TASK TO COMPLETE: Copy the material below word for word, leaving out the pictures.

DATA EXCERPTS:
· · · · · · ·
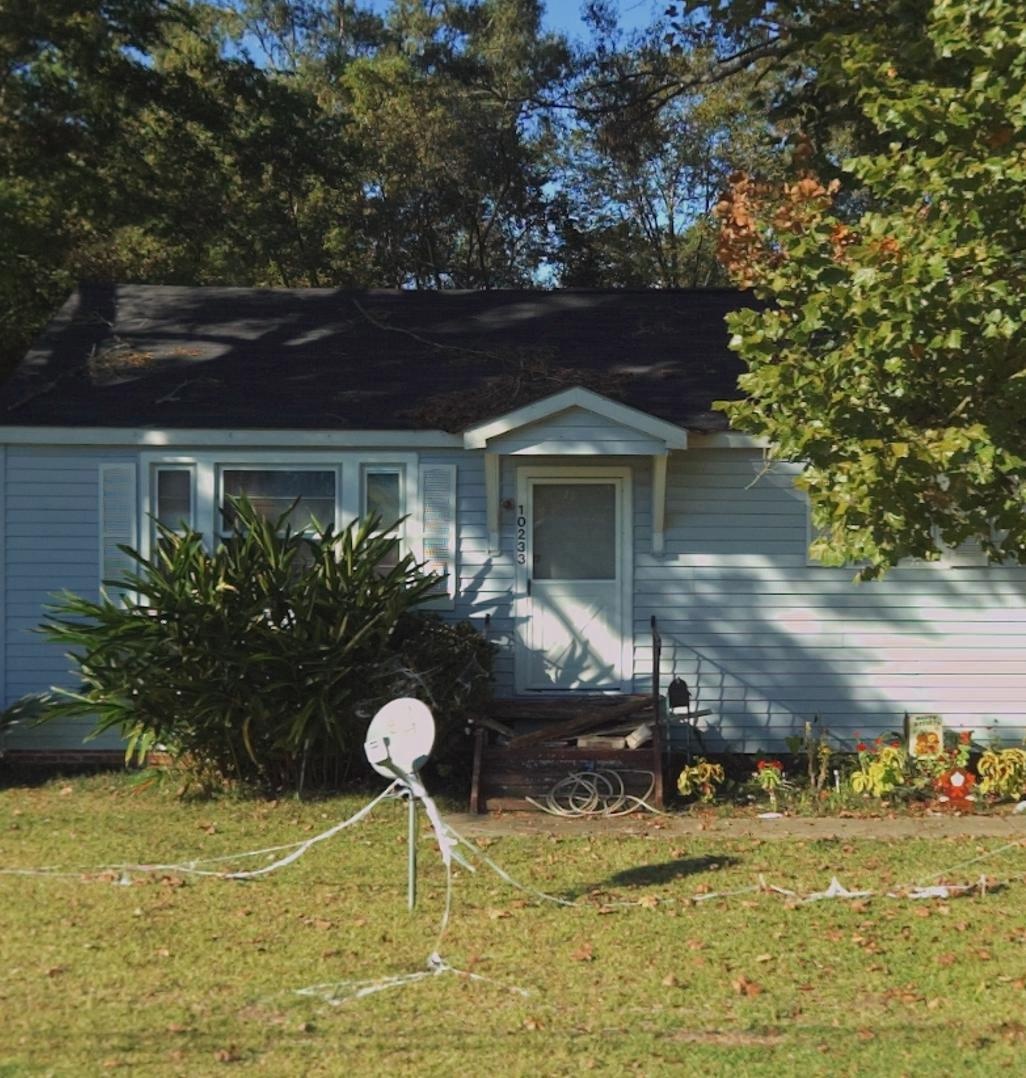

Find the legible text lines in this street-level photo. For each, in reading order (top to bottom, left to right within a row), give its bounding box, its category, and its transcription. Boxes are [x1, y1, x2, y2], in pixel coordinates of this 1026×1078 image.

[516, 503, 526, 566] StreetNumber: 10233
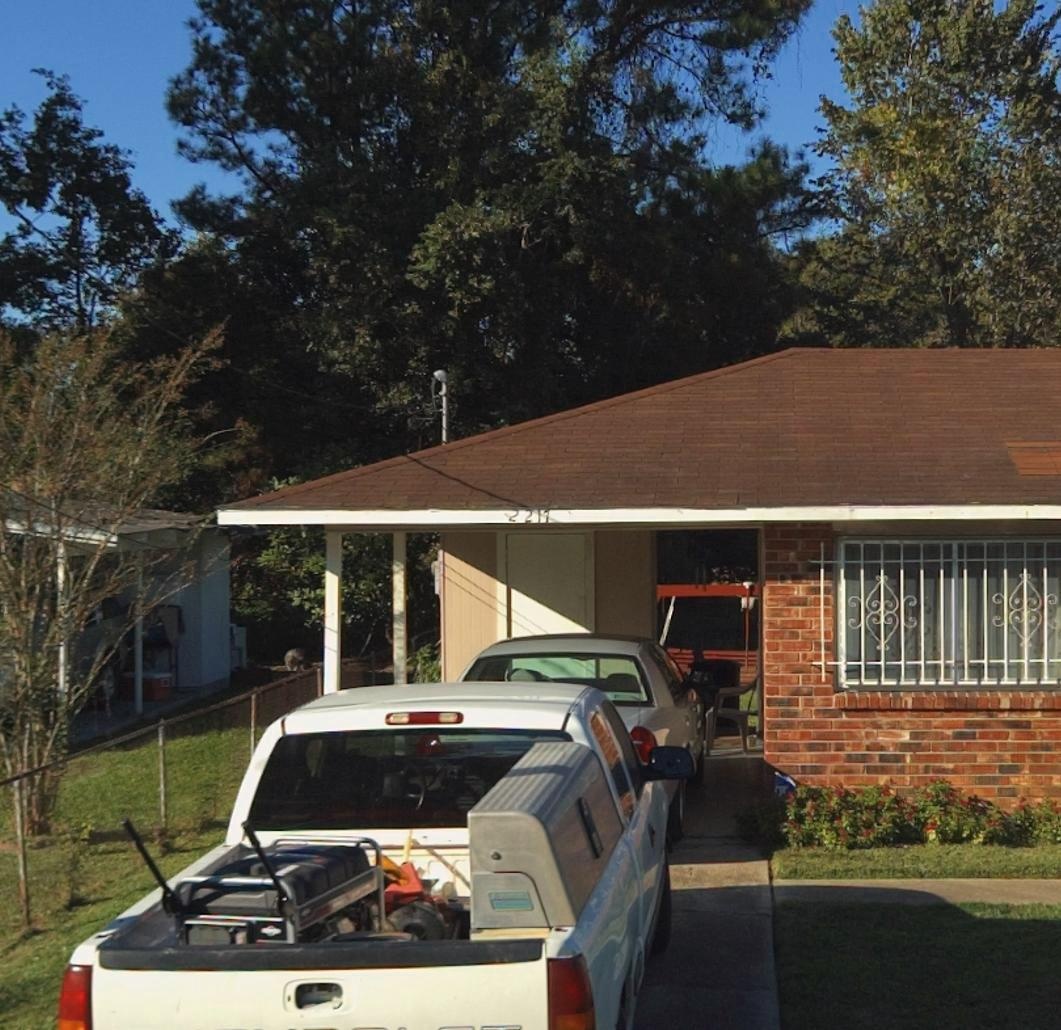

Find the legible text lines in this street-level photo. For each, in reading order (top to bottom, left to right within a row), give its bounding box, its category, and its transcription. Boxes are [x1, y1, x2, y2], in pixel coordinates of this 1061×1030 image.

[508, 508, 552, 524] StreetNumber: 2217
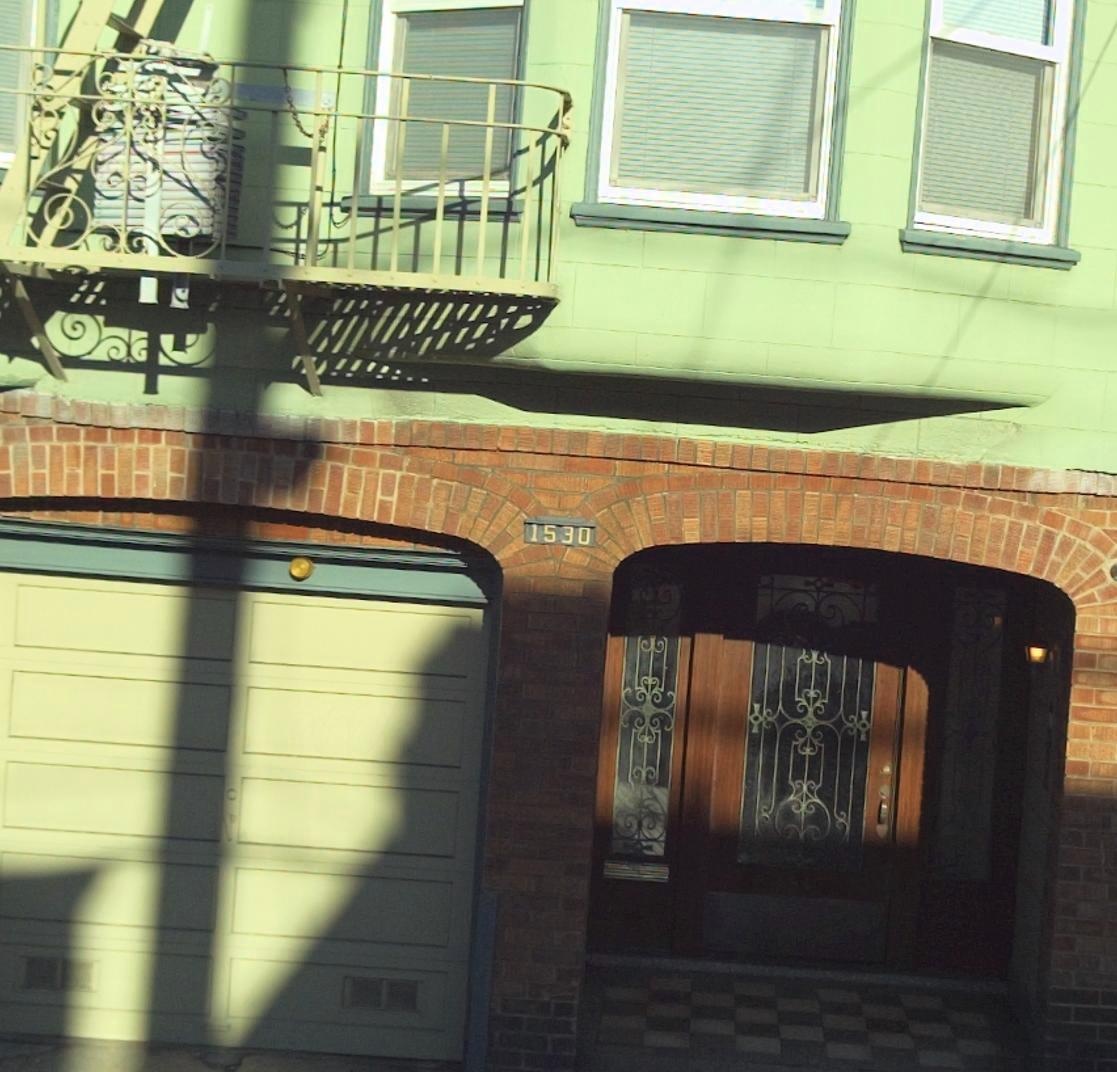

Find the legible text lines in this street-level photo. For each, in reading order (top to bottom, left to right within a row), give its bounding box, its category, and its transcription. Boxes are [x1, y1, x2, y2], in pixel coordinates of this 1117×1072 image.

[528, 521, 592, 547] StreetNumber: 1530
· · · · · · ·
FINISHED TASK:
Find the legible text lines in this street-level photo. For each, in reading order (top to bottom, left to right within a row), give its bounding box, its category, and its transcription. Boxes are [x1, y1, x2, y2], in pixel coordinates of this 1026×1078 image.

[516, 503, 526, 566] StreetNumber: 10233

Find the legible text lines in this street-level photo. For each, in reading order (top to bottom, left to right within a row), give its bounding box, its category, and its transcription. Boxes are [x1, y1, x2, y2], in pixel coordinates of this 1061×1030 image.

[508, 508, 552, 524] StreetNumber: 2217

Find the legible text lines in this street-level photo. For each, in reading order (top to bottom, left to right within a row), give its bounding box, its category, and its transcription. Boxes are [x1, y1, x2, y2], in pixel coordinates of this 1117×1072 image.

[528, 521, 592, 547] StreetNumber: 1530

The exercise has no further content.